Collected data
--*--

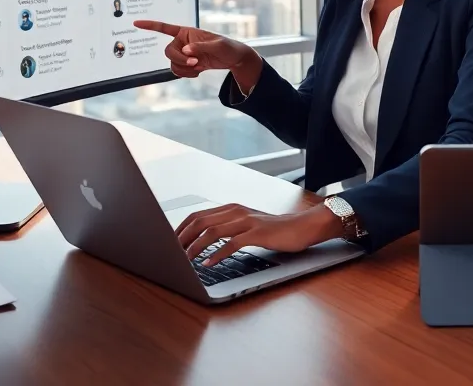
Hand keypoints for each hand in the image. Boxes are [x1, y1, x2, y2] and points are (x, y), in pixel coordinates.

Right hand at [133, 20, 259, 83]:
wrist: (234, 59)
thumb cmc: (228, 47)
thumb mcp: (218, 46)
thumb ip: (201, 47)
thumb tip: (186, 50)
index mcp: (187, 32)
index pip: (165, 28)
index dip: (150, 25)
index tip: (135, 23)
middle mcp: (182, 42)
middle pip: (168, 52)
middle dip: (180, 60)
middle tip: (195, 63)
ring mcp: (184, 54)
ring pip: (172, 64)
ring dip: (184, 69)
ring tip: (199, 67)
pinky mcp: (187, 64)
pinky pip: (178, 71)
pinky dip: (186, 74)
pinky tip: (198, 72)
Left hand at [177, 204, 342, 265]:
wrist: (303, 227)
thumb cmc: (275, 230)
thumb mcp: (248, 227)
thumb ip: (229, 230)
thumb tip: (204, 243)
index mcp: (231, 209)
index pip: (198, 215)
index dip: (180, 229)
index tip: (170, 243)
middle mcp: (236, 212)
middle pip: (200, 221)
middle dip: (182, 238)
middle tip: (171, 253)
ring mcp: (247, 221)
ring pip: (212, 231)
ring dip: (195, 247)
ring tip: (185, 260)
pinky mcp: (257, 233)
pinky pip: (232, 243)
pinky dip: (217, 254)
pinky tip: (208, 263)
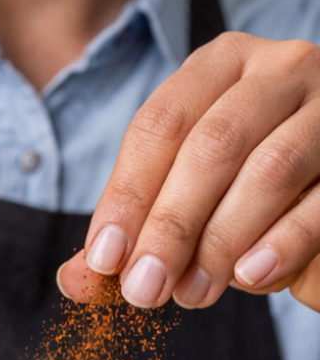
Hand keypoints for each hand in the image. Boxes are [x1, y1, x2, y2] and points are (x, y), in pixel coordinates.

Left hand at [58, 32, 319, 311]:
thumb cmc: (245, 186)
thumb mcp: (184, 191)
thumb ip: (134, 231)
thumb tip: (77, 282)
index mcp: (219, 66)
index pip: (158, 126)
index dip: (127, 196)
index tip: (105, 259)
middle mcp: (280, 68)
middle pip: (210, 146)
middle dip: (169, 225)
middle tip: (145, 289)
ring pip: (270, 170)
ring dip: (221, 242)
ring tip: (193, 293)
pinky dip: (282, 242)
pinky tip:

--*--

WHAT THE EXERCISE ASKS
Look above for the line with "thumb tip: (186, 50)" and the line with "index dip: (180, 229)"; transcribe both and all lines in between, exactly, and nothing else.

SOLVED EXERCISE
thumb tip: (186, 50)
index mcp: (187, 32)
index pip: (165, 28)
index dip: (150, 25)
index tip: (135, 23)
middle mcp: (182, 42)
middle pip: (168, 52)
middle dip: (180, 60)
middle tip: (195, 63)
ring mcp: (184, 54)
ring pip: (172, 64)
ring dip: (184, 69)
ring tip: (199, 67)
pinky mcp: (187, 64)
pinky pip: (178, 71)
pinky dip: (186, 74)
pinky tip: (198, 72)
Left hand at [177, 204, 342, 265]:
wrist: (303, 227)
thumb cmc: (275, 230)
thumb mcp: (248, 227)
thumb ip: (229, 230)
thumb tip: (204, 243)
index mcp: (231, 209)
index pip: (198, 215)
index dip: (180, 229)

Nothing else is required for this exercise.